Selenocysteine (Sec) is the 21st amino acid in the genetic code and it is present in a small number of proteins where it replaces the much more commonly used amino acid cysteine (Cys). It is both more complicated and bioenergetically costly to insert Sec into a protein in comparison to Cys, and this cost is most likely compensated by a gain of function to the enzyme/protein in which it is incorporated. Here we investigate one such gain of function, the enhancement of one‐electron transfer catalysis.
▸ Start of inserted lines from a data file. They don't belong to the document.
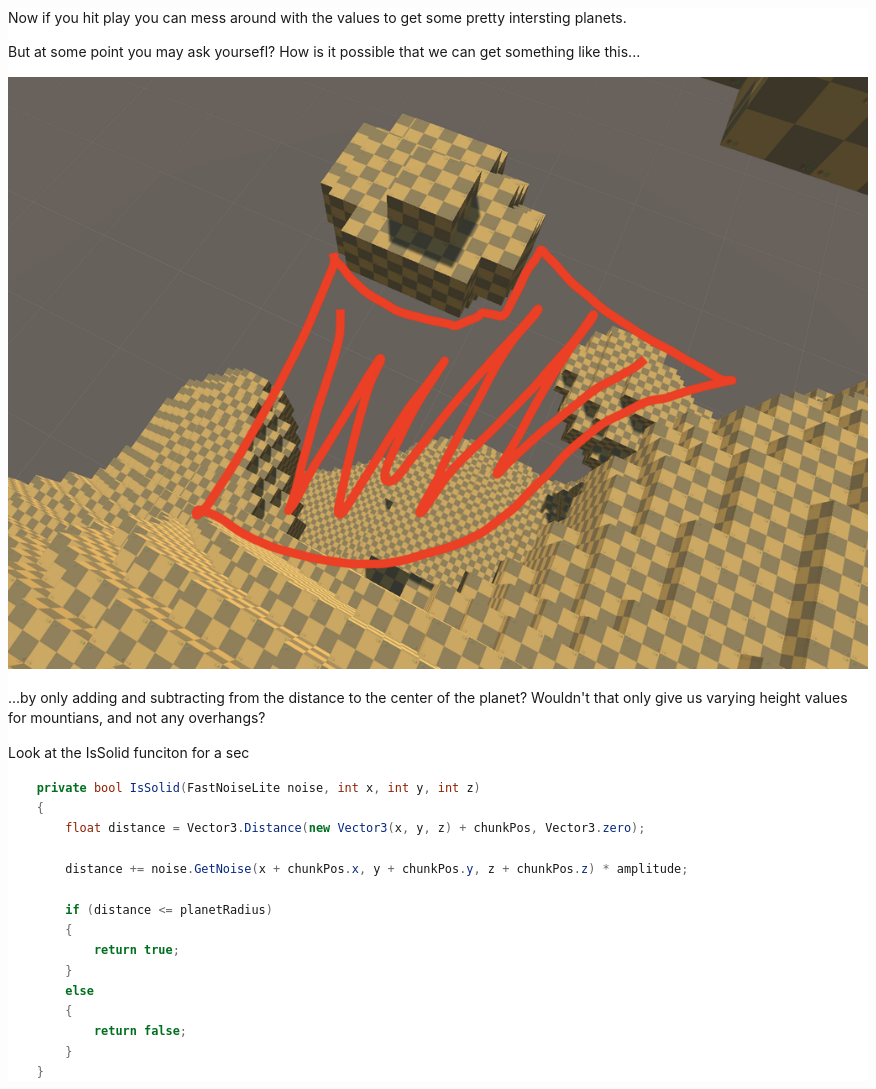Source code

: Now if you hit play you can mess around with the values to get some pretty intersting planets.

But at some point you may ask yoursefl? How is it possible that we can get something like this...

![planet blob floating](/Assets/planet_floating_blob.png)

...by only adding and subtracting from the distance to the center of the planet? Wouldn't that only give us varying height values for mountians, and not any overhangs?

Look at the IsSolid funciton for a sec

```cs
    private bool IsSolid(FastNoiseLite noise, int x, int y, int z)
    {
        float distance = Vector3.Distance(new Vector3(x, y, z) + chunkPos, Vector3.zero);

        distance += noise.GetNoise(x + chunkPos.x, y + chunkPos.y, z + chunkPos.z) * amplitude;

        if (distance <= planetRadius)
        {
            return true;
        }
        else
        {
            return false;
        }
    }
```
We compared the ability of Sec‐containing mouse mitochondrial thioredoxin reductase (mTrxR2) to catalyze the reduction of bovine cytochrome c , ascorbyl radical, and dehydroascorbate in comparison to Cys‐containing thioredoxin reductases from D. melanogaster (DmTrxR) and P. falciparum (PfTrxR). The Sec‐containing mTrxR2 was able to reduce all three substrates, while the Cys‐containing enzymes had little or no activity. In addition, we constructed Cys➔Sec mutants of DmTrxR and PfTrxR and found that this substitution resulted in a gain of function, as these mutant enzymes were now able to catalyze the reduction of these substrates. We also found that in the case of PfTrxR, reduction of cytochrome c was enhanced five‐fold in a truncated PfTrxR in which the C‐terminal redox center was removed. This shows that some of the ability of thioredoxin reductase to reduce this substrate comes from the flavin coenzyme. We also discuss a possible mechanism by which Sec‐containing thioredoxin reductase reduces dehydroascorbate to ascorbate by two sequential, one‐electron reductions, in part catalyzed by Sec.